2. Religia to nie spoiwo, glina i regulator? Co to jest spoiwo - coś co spaja, a czym może być spoiwo? spoiwo może być osobom. Tak samo jak matka która ci mówi "no chodź porozmawiaj z ojcem, no daj spokój dogadacie się" spaja twoją rodzinę(a przynajmniej powinna), tak samo bóg spaja ludzi, jest bóg który jest nad nich i jest jeden, oni są mu sługami, ale jak są sługami? Razem, są wszyscy razem sługami, i już się rodzi poczucie przynależności do grupy społecznej, które jest jedną z NAJBARDZIEJ potrzebnych ludziom rzeczy.

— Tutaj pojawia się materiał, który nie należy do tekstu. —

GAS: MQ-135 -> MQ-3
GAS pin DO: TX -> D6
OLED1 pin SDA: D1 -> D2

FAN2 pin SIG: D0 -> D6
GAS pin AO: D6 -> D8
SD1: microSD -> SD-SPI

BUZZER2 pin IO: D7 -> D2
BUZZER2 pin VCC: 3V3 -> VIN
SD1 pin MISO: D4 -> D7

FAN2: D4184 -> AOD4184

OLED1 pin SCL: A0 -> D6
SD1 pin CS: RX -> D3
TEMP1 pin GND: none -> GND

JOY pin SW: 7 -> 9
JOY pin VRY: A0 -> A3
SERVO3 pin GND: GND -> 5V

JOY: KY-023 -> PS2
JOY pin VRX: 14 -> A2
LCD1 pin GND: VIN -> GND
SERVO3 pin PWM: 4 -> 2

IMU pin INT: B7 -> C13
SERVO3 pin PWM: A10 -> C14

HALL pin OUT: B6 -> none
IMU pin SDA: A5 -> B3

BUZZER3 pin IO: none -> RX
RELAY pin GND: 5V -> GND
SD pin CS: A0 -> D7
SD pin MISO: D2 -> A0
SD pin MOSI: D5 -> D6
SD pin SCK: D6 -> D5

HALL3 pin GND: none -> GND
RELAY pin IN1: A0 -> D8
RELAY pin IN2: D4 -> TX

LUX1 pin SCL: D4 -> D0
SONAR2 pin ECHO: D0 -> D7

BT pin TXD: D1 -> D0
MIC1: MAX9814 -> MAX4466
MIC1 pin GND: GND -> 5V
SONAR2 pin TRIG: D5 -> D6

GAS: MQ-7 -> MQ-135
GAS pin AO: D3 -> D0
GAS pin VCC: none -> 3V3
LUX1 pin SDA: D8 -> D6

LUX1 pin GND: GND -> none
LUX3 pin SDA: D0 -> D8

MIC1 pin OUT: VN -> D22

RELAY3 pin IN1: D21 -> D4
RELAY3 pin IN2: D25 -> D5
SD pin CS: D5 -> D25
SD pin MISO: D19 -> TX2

To co ty pie**olisz to zwykły objaw słabości dzieciaka, który właśnie skończył pisać wiersze, a później się potnie "bo jest taki k***a wrażliwy". Jesteś chwastem który trzeba wyrwać dla dobra wszystkich

abcdefgz

2014-01-06, 12:12
Oczywiście że nadaje się to do dyskusji, bo jeśli społeczeństwo ma podporządkować się wierze chrześcijańskiej, to muszą być tego teologiczne podstawy(cto chyba oczywiste jest), a takie są poprostu mierne.

"tak samo bóg spaja ludzi, jest bóg który jest nad nich i jest jeden, oni są mu sługami, ale jak są sługami? Razem, są wszyscy razem sługami, i już się rodzi poczucie przynależności do grupy społecznej, które jest jedną z NAJBARDZIEJ potrzebnych ludziom rzeczy."
Może dla ciebie, nie dla mnie. Fajnie by było jakbyś się odniósł do czegokolwiek co napisałem, bo nie mogę wychwycić nic takiego, jedynie klasyczne już dla katoli argumentum ad hominem. Gówno mnie obchodzi co wymienił autor, mam własny rozum.

Wilk0r

2014-01-06, 12:49
Kezcuz, chodzi właśnie o to że nie masz swojego rozumu, rzucając słowem "katol" i nazywając tak każdego kto chce przekazać jakieś wartości mające oparcie w religi tylko to potwierdzasz że w swojej głowie masz urojenia i chore wyobrażenia. To co napisałeś-
"Religia "gliną i regulatorem" hahaha To są zabobony które blokują normalność, spoiwem jest to tylko dla ograniczonych mas... normalność, pięlegnowanie prawdy, równośc szans, logiczne prawo i zasady, wolność, poszanowanie własności, szacunek i wsparcie dla indywidualności kazdej jednostki - to są k***a spoiwa obiektywnie pięknej rzeczywistości, a nie jakaś mitologia. Lewactwu, postępactwu arabusom i innej głupocie powinny się przeciwstawić masy świadomych, silnych ludzi, którzy będą rozumieć spaczenie tych zjawisk, a nie wierzące w mitologie masy kretynów "
To tak ja byś chciał wybudować dom bez cementu...

Kemys

2014-01-06, 12:57
@Kezcuz
Nie mam teraz czasu na przeczytanie Twojej wiadomości i pewnie zrobie to dopiero wieczorem. Nie bede też dyskutował o wierze a jedynie o funkcji kościoła w naszym społeczeństwie. Więc kto według Ciebie nauczałby fundamentalnych wartości moralnych gdyby nie było kościoła? Państwo? Jeżeli taka jest Twoja odpowiedź a na to wychodzi to nie masz wyobraźni. Gdyby to państwo uczyło etyki (w naszum przypadku pewnie pod rządami ministra kultury) to wyglądało by to jak obowiązkowa propaganda i nudny wykłąd człowieka który jedyne co ma na celu to comiesięczna pensja w panstwowej placówce. Jeżeli uwarzasz inaczej jestem bardzo Ciekaw Twojej odpowiedzi.